Marvellousmeadows · 28/06/2026 09:52

@MeetMeOnTheCorner I totally agree with you, same happened to me at the age of 50. It’s only now I can sort of talk to him normally and I have got to a point that I don’t really care who he goes out with . We have a beautiful home with no money worries and I decided not to give it all up. Do I trust him absolutely not , do I wish things were different yes but all I will say it’s easy to say to people to leave when it’s not them losing everything. If I was younger I would probably asked him to leave though . Think carefully through all your options, so sad another family broken up by an affair .

IStayed · 28/06/2026 10:04

Does everyone know?
Don’t you feel humiliated?
Are you effectively split up and no sex etc but just live under same roof?

Everyone knows, including our children.
The humiliation is his to carry.
We are fully reconciled and have a full and happy marriage.

It is not popular on MN to stay with someone who has cheated but after a year separated and seeing his willingness to change and grow, I decided to take the risk. Now, it is just part of the story of a long marriage.

That said, I’ll just do a tally of how many threads there are about men cheating vs women. I mean, I won’t; it’s already abundantly clear.

This is a female dominated site, you aren't going to get many men here asking what to do when their partner cheats. The men who cheat are mostly cheating with women, odds are that they also have partners they are also cheating on.

exhaustDAD · 28/06/2026 10:09

Everyone is allowed to shape their lives how they see fit, they can let it go whatever way, good, bad, waste it, mess it up, even. All I would say that at the end of the road, on your deathbed, you will not think back of how great it was not to be willing to leave that nice house for all those years, or what a fantastic decision it was to hang onto the street with that mortgage-free house. What matters at the end of the day is the quality of life, the laughs, the joy, the warmth, who you shared it with, your loved ones. And at that point you would have spent a good portion of your life sharing your living space with someone you are - in best-case-scenario - detached from, - worst-case scenario: completely despise, actively hate. If that is the price to pay so one can afford the premium sourdough bread instead of the boring bloomer, I would want none of it. Leaving the fancy house, taking your side of the money and having to be somewhere smaller as a result, but not having to be with someone who actively chose to betray you, your trust and everything you guys built together? Yeah, that would be fair to me. Being on your own will always and forever trump being with the wrong person - and in this case, it's not even being "with", it's being next to, in the same living space. I keep saying this, but we have one life to live, and spending it this way is well, definitely a choice. Taking away the possibility to find happiness on your own, or heck, even build something new with someone, if that is something important.

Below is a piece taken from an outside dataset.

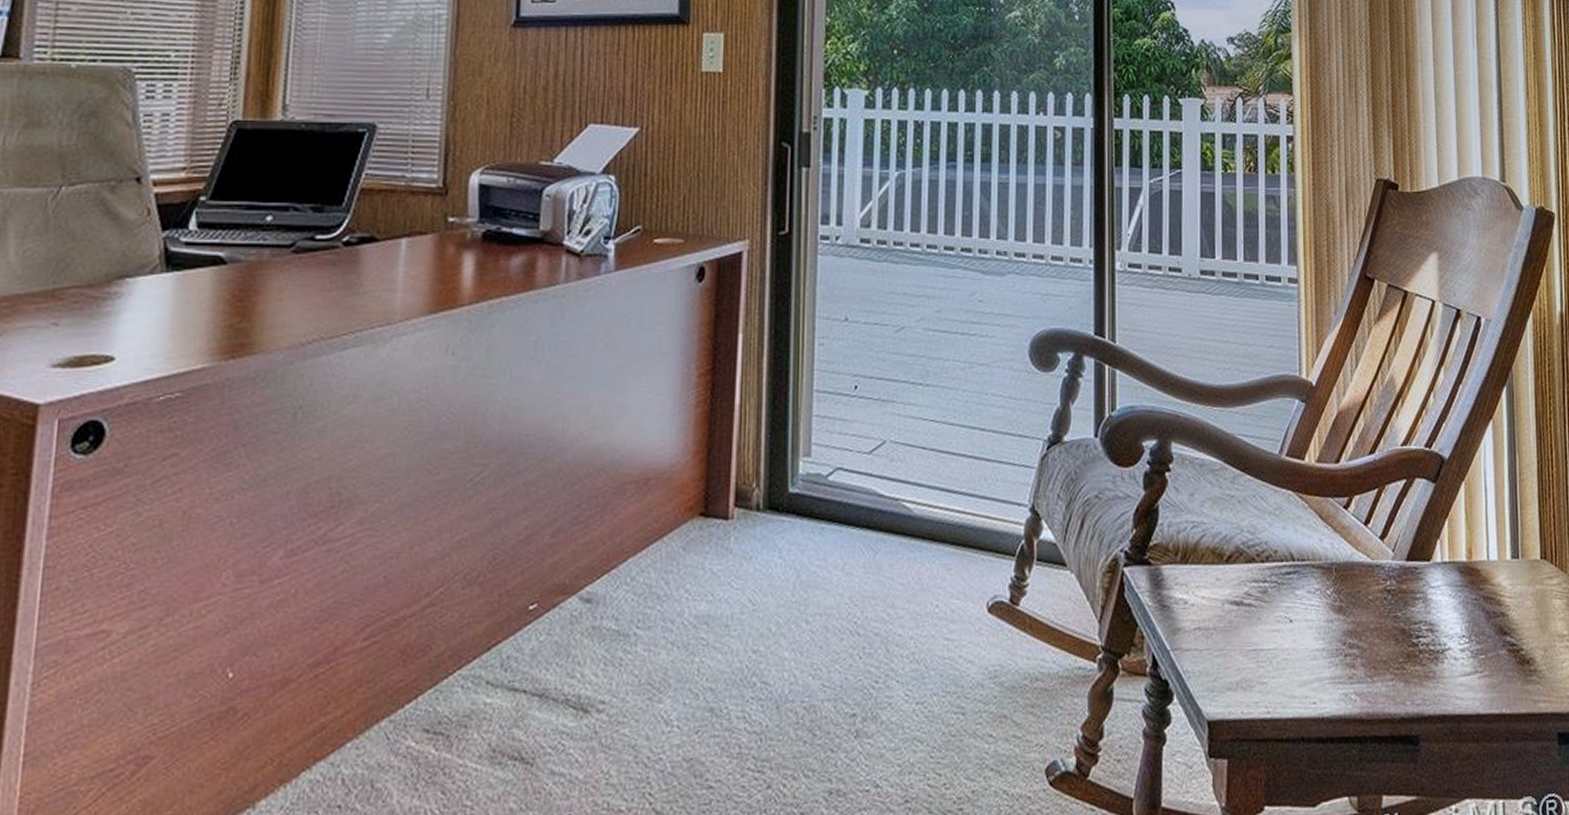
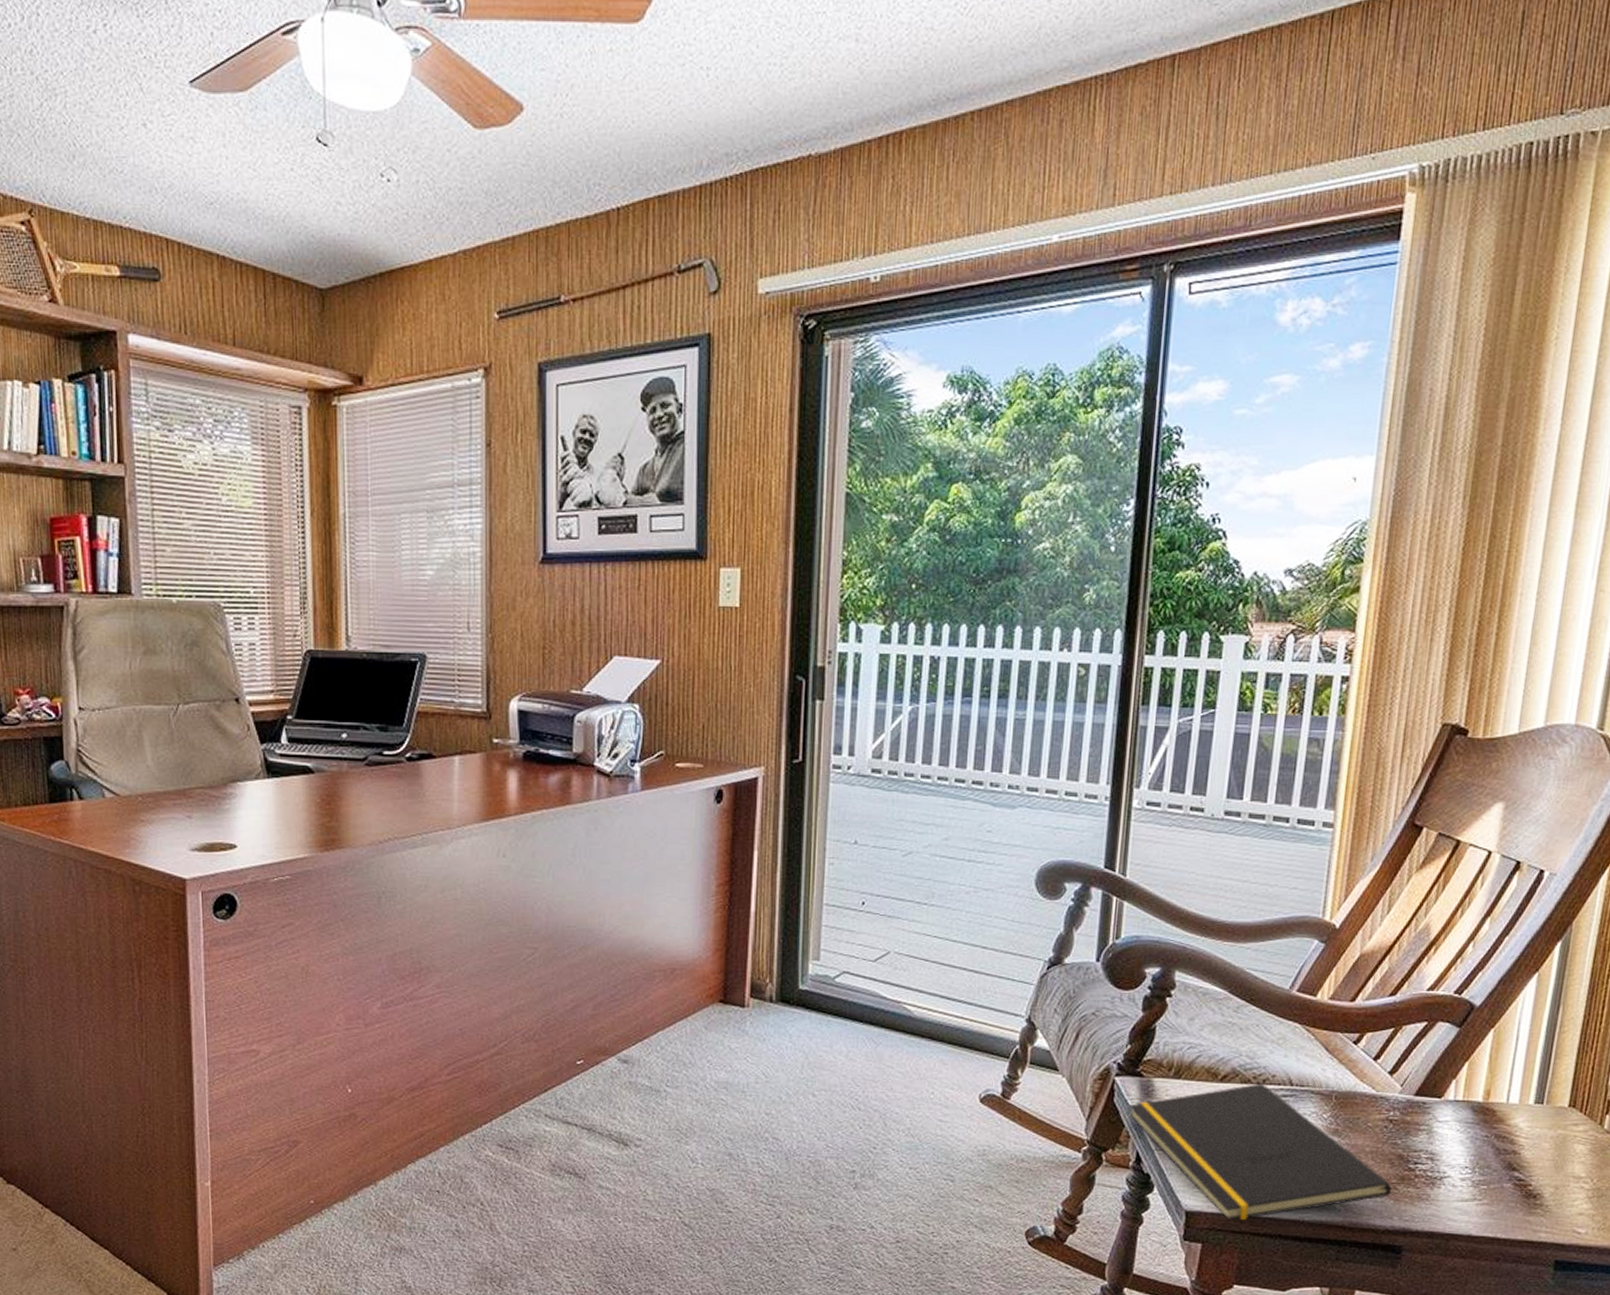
notepad: none [1140,561,1401,726] -> present [1129,1083,1392,1221]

And don't forget children - When there are kids in the picture too, don't think this setup is not damaging them. Growing up in a setup where it's normalised that their parents dont love each other, please don't think they don't sense the nuances of it. Heck, if they grow up with this as normal, it could lead to them living a life like that later on. And ask yourself, in all honesty, would you suggest to your own child to stay put in a relationship like that? No, no you would not. Yes, daughter, stay with that serial cheater pig, at least you get to go to Italy every Summer.

MarilynMerlot · 28/06/2026 10:38

I don't think she didn't know about you, I think she tried to bounce a decision by sending you the proof, either thinking you'd chuck him out or he'd leave. Obviously that hasn't happened because they rarely leave unless they're forced too, it's too comforting to have the cosy home life and the sexy forbidden fun at the same time, cake-eating dopamine babies that they are.

I'd line up those ducks and play it as cool as I could on the surface, whilst planning long-term for just you and the kids. It won't change.

iamnotalemon · 28/06/2026 10:42

MeetMeOnTheCorner · 28/06/2026 09:33

@Spaghettimonsta F off! My life and my decisions! How dare you!

Why don’t you direct that anger at your husband instead?